The new clause 26 of the proposed constitutional amendment allows private broadcasters to ignore the Election Commission’s media guidelines if the broadcaster informs the EC in advance of its intention to support a particular a political party of its choice. The first version of this text even allowed the state broadcaster to take a partisan position during the election, but now the new text has limited the partisan broadcasting only to private broadcasters. Irrespective of this change what this provision allows is a totally ill advised practice which has all the potentials to undermine the conduct of a free and fair elections. The need to go into such operational details about election related media functions in a constitutional text is also unheard of.

Let me explain as to why this provision is an ill conceived one.

I have no quarrel if a national newspaper takes a public stand to support a particular candidate or a political party during an election. The newspapers are published entirely by private enterprises without utilising any commonly owned public resources for its sustenance. The readers who wants to reinforce their own electoral positions would free to purchase the newspaper which publicly support their preferred political position or the candidate.

But broadcasting is a completely different matter. Theoretically, each and every person of Sri Lanka can establish his or her newspaper, but scarcity of broadcast frequencies allows only few privileged persons to own and operate the broadcasting services. Therefore, allowing private broadcasters to become partisans during an election is certainly an abuse of that privilege. The private broadcasters, though are organised as private enterprises cannot operate without use of the spectrum, which is clearly a public property. The spectrum is allocated to both public and private broadcasters, under a licence, on the understanding that they have to provide must carry services in the public interest. A fair and comprehensive coverage of the election is one of those must carry services which should be provided by broadcasters, irrespective of their ownership type.

This would mean that all broadcasters should give due weight to the coverage of major parties during the elections with appropriate coverage to other parties and independent candidates with significant views and perspectives, thus enabling the voter to make a well informed decision.

Allowing private broadcasters to become partisan broadcasters during elections would skew the election results because it engages far more significant financial interest and much more powerful messaging from the powerful groups. A biased article in a newspaper is simply not the same as biased manifested through TV. After all choice of media doesn’t work in the same way. If I am a right wing supporter I only buy and read right wing newspapers, so my choices are respected. But since TV is essentially an entertainment medium I watch the entertainment shows I like, whatever channels they are on. Thus, allowing private TV channels to take sides during an election will be a great disadvantage to those parties and candidates who cannot retain the support of private broadcasters. This will create a very uneven playing field for the contestants who are not supported by private broadcasters.

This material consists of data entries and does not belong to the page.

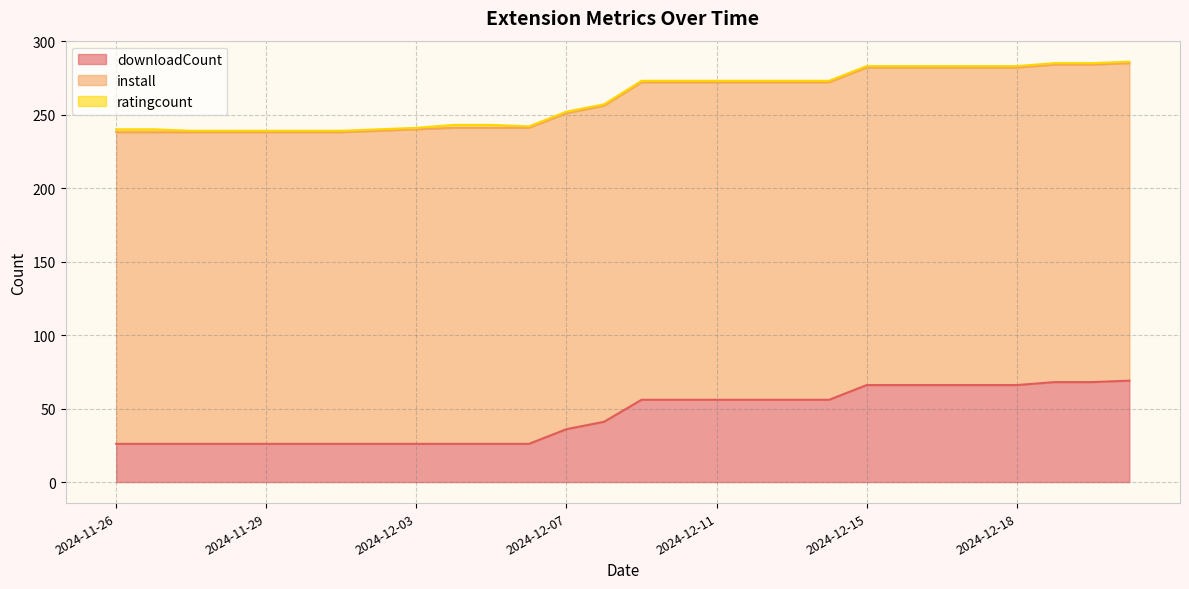

How many lines are shown in the chart?

3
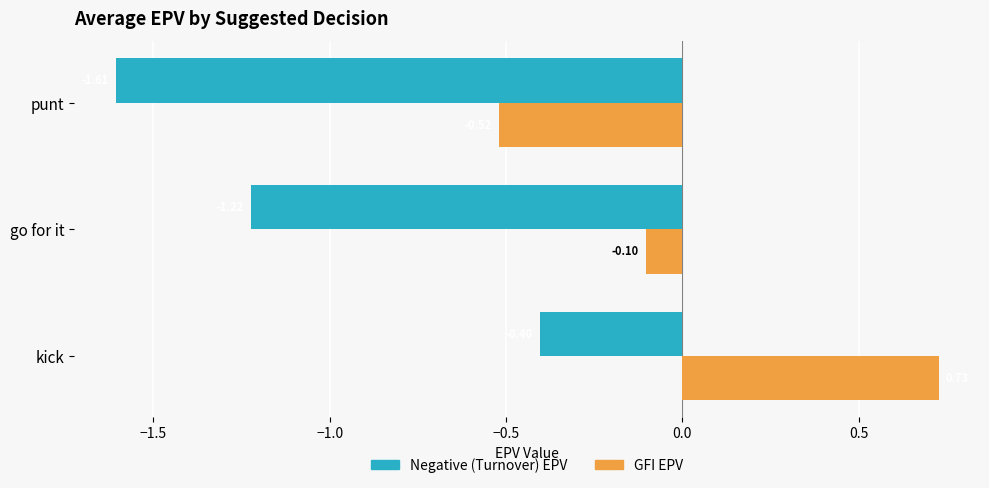

Which series has the largest total across all categories?

GFI EPV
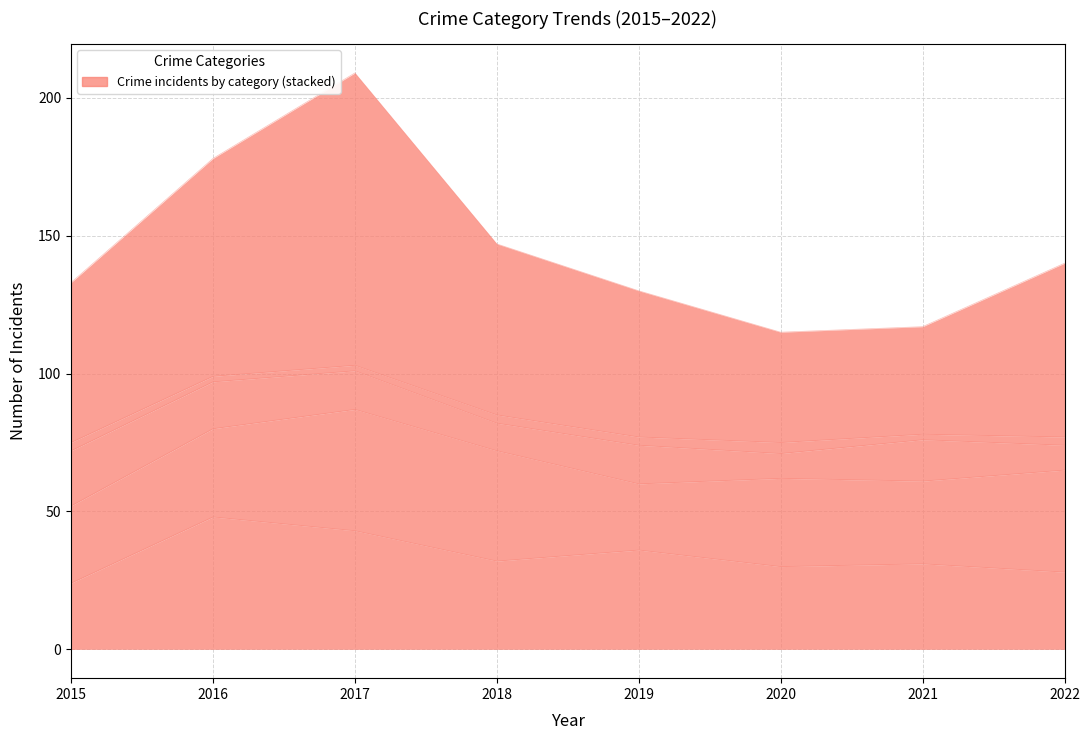

True or false: Criminal Sexual Assault has more than 2 points higher than both neighbors.

False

None of the existing private broadcasting institutions are owned through a transparent and justifiable licencing process. Thus they are not really accountable to the audiences and there is no independent oversight authority to see that broadcast media functions in the public interest. On top of that, the proposed exemption which allows private broadcasters to ignore the guidelines established to ensure a fair coverage of elections, would make it even constitutional to skew the elections through partisan broadcasting by the powerful.

Election is a time in which voters are expected to make well thought out informed decisions, largely based on the political experiences reflected through news media. Allegations of media bias are very common at election time and usually they are difficult to either prove or disprove. But it is essential to have a system of checks and balances particularly for broadcast media to look out for and correct any imbalances in coverage. Were the camera shots and angles manipulative? Were the questions balanced? Were the significant viewpoints covered? Were the opinion polls credible and professional ? etc?

We know that the more commercialised a particular media system is, more likely it is that politics will be framed as a game rather than issues. This kind of framing requires less interest and knowledge from the audience. It is precisely for that reason why we need media guidelines which would compel the private broadcasters at least during the election times to engage their audiences more as citizens than mere consumers.

Can we really assure a fair and honest coverage of electoral politics if we make it entirely legal for the private broadcasters to become partisan and ignore the Election Commission’s media guidelines?. It is true, that in the US the first amendment disallows regulating media behaviours during elections, regardless of any objectionable or irresponsible election coverages they may do. But in all other established democracies obligation of fair, impartial and non partisan approach to election coverage is ensured across all type of broadcasting media through guidelines on election coverages issued by an independent Election Commission.

Therefore, we should request the legislators to withdraw the proposed exemption which exclusively allows private broadcasting services to become partisan broadcasters during the elections, which is totally unwarranted and undemocratic.